Entries provided:
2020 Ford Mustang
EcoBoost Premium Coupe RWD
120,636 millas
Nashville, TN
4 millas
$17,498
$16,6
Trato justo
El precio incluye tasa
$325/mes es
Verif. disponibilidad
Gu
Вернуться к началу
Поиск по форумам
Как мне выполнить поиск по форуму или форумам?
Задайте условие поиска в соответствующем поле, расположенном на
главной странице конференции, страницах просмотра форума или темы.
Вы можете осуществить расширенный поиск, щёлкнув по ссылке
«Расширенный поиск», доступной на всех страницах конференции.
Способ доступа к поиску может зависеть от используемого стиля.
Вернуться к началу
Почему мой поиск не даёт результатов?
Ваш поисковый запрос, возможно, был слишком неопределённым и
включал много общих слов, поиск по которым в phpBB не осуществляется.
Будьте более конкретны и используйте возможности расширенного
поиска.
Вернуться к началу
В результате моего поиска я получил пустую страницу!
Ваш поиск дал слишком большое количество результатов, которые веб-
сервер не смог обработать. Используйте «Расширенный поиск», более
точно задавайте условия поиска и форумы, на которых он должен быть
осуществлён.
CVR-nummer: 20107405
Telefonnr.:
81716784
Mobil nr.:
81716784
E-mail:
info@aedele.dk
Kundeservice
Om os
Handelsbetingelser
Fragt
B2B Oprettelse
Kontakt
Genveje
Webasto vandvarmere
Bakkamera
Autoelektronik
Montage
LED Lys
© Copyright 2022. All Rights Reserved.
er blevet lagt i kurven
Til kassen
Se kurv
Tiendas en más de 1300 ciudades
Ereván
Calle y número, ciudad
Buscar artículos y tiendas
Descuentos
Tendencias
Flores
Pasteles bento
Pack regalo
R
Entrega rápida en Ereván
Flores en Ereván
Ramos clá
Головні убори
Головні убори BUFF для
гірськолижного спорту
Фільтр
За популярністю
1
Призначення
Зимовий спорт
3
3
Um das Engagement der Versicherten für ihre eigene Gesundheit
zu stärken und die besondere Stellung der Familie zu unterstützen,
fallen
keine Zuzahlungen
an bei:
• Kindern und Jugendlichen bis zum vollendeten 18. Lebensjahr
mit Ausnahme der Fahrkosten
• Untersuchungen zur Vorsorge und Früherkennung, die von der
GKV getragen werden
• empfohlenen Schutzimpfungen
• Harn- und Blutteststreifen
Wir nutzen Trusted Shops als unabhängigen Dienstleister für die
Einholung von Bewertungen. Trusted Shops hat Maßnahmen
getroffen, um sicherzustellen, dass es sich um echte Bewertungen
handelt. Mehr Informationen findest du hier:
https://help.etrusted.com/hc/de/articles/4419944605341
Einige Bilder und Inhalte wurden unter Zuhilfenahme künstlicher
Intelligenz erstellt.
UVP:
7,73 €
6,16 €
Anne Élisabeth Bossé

Prompt:
Each line of the material above must be retyped precisely.

Result of this exercise:
2020 Ford Mustang
EcoBoost Premium Coupe RWD
120,636 millas
Nashville, TN
4 millas
$17,498
$16,6
Trato justo
El precio incluye tasa
$325/mes es
Verif. disponibilidad
Gu
Вернуться к началу
Поиск по форумам
Как мне выполнить поиск по форуму или форумам?
Задайте условие поиска в соответствующем поле, расположенном на
главной странице конференции, страницах просмотра форума или темы.
Вы можете осуществить расширенный поиск, щёлкнув по ссылке
«Расширенный поиск», доступной на всех страницах конференции.
Способ доступа к поиску может зависеть от используемого стиля.
Вернуться к началу
Почему мой поиск не даёт результатов?
Ваш поисковый запрос, возможно, был слишком неопределённым и
включал много общих слов, поиск по которым в phpBB не осуществляется.
Будьте более конкретны и используйте возможности расширенного
поиска.
Вернуться к началу
В результате моего поиска я получил пустую страницу!
Ваш поиск дал слишком большое количество результатов, которые веб-
сервер не смог обработать. Используйте «Расширенный поиск», более
точно задавайте условия поиска и форумы, на которых он должен быть
осуществлён.
CVR-nummer: 20107405
Telefonnr.:
81716784
Mobil nr.:
81716784
E-mail:
info@aedele.dk
Kundeservice
Om os
Handelsbetingelser
Fragt
B2B Oprettelse
Kontakt
Genveje
Webasto vandvarmere
Bakkamera
Autoelektronik
Montage
LED Lys
© Copyright 2022. All Rights Reserved.
er blevet lagt i kurven
Til kassen
Se kurv
Tiendas en más de 1300 ciudades
Ereván
Calle y número, ciudad
Buscar artículos y tiendas
Descuentos
Tendencias
Flores
Pasteles bento
Pack regalo
R
Entrega rápida en Ereván
Flores en Ereván
Ramos clá
Головні убори
Головні убори BUFF для
гірськолижного спорту
Фільтр
За популярністю
1
Призначення
Зимовий спорт
3
3
Um das Engagement der Versicherten für ihre eigene Gesundheit
zu stärken und die besondere Stellung der Familie zu unterstützen,
fallen
keine Zuzahlungen
an bei:
• Kindern und Jugendlichen bis zum vollendeten 18. Lebensjahr
mit Ausnahme der Fahrkosten
• Untersuchungen zur Vorsorge und Früherkennung, die von der
GKV getragen werden
• empfohlenen Schutzimpfungen
• Harn- und Blutteststreifen
Wir nutzen Trusted Shops als unabhängigen Dienstleister für die
Einholung von Bewertungen. Trusted Shops hat Maßnahmen
getroffen, um sicherzustellen, dass es sich um echte Bewertungen
handelt. Mehr Informationen findest du hier:
https://help.etrusted.com/hc/de/articles/4419944605341
Einige Bilder und Inhalte wurden unter Zuhilfenahme künstlicher
Intelligenz erstellt.
UVP:
7,73 €
6,16 €
Anne Élisabeth Bossé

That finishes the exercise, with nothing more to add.